Text passage:
With her background in advocacy, welcoming smile, air of refinement, and down-for-doing-business demeanor, it would be easy to assume that when Gail Taylor visits Capitol Hill in Washington, D.C., every Wednesday, she’s going to meet congressional staffers for high-stakes legislative deal making.
But instead of heading into the halls of Congress in a power suit, Taylor drives into the parking lot of a condo complex near the U.S. Capitol, where she pitches a tent, sets up tables, and unpacks heaps of vegetables. On a recent day, they included orange and purple carrots, dark green cucumbers, heads of green cabbage, green beans, and a milk crate of hardneck garlic. This mid-summer week, she also has baskets of blueberries, red gooseberries, yellow plums, heirloom tomatoes, Presidio rice, and bags of hand-milled flour.
Then she awaits the arrival of 25 of her community supported agriculture (CSA) subscribers, who’ve signed up to retrieve their weekly share from Three Part Harmony, a farm she established three-and-a-half miles from the White House.
“I started with six CSA members on my porch, and now we do almost 200 shares, three days, and seven locations,” Taylor says.
Taylor’s efforts have not only led to the first production-focused organic farm and CSA accessible by bus or bike to D.C. residents. They have also led to the passage of legislation encouraging D.C. landowners to give their property over to agricultural purposes, helping make the nation’s capital a more friendly place for urban farms.
District Councilmember David Grosso helped Taylor in her policy work. “She set up a model that wasn’t just about community gardens, but more about the expansion of urban farming, to grow quality food closer to the source of consumption,” he said. “It wasn’t about sharing a plot; it was bigger than that.”

(Data entries)
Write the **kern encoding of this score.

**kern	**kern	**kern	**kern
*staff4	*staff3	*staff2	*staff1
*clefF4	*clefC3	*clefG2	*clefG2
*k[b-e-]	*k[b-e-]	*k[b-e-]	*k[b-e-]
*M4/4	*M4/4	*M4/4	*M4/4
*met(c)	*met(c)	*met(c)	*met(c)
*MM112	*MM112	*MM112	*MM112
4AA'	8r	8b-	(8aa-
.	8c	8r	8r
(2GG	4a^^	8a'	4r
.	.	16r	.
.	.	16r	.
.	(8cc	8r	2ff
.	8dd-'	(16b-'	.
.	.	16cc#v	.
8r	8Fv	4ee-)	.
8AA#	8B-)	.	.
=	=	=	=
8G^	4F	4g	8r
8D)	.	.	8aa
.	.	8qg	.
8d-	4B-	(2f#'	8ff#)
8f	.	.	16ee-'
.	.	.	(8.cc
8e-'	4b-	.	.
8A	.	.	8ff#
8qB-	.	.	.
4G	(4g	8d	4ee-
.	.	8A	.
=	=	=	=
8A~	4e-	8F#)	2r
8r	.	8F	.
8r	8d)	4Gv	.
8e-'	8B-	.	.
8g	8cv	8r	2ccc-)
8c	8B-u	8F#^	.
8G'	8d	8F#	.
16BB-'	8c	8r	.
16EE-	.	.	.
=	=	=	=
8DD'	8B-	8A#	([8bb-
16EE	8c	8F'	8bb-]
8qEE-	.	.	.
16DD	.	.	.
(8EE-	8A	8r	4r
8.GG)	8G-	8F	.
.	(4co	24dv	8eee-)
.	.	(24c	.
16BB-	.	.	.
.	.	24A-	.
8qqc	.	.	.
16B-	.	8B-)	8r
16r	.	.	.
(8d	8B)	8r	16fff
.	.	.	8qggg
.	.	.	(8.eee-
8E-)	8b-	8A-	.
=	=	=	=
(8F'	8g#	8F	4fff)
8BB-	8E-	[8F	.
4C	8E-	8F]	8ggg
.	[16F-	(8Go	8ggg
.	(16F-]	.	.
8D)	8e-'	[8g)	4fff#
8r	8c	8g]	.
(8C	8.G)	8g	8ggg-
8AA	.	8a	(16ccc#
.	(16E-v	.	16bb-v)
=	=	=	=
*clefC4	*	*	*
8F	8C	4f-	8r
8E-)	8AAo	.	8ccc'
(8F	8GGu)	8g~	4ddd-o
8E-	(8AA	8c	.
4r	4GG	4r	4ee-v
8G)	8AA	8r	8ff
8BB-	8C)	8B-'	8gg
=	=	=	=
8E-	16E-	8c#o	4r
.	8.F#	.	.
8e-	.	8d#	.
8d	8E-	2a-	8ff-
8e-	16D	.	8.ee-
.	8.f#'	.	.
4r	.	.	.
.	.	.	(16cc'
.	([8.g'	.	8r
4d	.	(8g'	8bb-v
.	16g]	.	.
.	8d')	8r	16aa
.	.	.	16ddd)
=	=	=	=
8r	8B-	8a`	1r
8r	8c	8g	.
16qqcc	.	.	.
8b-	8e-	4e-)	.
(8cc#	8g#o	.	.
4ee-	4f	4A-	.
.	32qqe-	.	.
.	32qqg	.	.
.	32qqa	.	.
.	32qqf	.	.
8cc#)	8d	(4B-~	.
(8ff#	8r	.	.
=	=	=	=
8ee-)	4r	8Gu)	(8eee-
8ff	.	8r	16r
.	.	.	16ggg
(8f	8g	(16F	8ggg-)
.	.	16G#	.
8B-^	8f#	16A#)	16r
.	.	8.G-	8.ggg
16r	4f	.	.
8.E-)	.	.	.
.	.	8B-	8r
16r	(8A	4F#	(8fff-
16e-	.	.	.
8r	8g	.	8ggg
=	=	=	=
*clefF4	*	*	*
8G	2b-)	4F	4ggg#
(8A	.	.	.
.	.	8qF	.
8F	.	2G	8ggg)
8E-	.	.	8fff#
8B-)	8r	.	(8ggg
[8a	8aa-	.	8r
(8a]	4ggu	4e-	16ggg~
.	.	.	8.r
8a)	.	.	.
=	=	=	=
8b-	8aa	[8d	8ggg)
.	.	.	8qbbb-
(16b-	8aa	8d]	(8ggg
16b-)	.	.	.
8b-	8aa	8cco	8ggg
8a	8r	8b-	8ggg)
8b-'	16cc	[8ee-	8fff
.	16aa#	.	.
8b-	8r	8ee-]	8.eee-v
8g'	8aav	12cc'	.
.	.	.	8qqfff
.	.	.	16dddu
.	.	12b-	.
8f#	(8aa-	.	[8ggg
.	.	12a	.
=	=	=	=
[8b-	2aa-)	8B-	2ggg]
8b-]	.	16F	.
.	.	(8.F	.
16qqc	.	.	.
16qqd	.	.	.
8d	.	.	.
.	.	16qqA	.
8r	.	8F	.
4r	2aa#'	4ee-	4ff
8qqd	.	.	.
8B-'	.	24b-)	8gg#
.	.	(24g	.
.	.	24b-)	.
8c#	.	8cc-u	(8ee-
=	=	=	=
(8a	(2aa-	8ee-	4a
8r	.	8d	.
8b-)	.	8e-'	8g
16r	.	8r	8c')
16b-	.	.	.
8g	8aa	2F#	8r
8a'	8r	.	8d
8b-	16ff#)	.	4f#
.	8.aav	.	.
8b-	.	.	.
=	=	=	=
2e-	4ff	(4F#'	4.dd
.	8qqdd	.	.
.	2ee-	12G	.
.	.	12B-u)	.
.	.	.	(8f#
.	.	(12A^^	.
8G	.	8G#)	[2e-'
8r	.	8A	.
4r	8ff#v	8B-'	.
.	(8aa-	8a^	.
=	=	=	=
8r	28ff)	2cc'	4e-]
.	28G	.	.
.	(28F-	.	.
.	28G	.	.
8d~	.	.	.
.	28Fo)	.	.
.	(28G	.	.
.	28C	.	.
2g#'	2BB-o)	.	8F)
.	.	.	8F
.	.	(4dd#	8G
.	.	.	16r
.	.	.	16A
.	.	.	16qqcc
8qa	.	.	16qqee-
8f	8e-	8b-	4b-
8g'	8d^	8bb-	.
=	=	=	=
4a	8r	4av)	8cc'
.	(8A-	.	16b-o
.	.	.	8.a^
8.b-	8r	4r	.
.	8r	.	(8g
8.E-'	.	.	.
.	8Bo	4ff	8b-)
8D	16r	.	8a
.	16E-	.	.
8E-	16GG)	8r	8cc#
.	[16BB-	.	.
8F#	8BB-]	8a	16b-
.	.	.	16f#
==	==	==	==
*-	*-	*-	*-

Challenge: Reproduce the part of the urban farm text starting at "Then she awaits" and ending at "for urban farms.". The data entries are material of their own, apart from the text about Gail Taylor's urban farm.

Worked solution:
Then she awaits the arrival of 25 of her community supported agriculture (CSA) subscribers, who’ve signed up to retrieve their weekly share from Three Part Harmony, a farm she established three-and-a-half miles from the White House.
“I started with six CSA members on my porch, and now we do almost 200 shares, three days, and seven locations,” Taylor says.
Taylor’s efforts have not only led to the first production-focused organic farm and CSA accessible by bus or bike to D.C. residents. They have also led to the passage of legislation encouraging D.C. landowners to give their property over to agricultural purposes, helping make the nation’s capital a more friendly place for urban farms.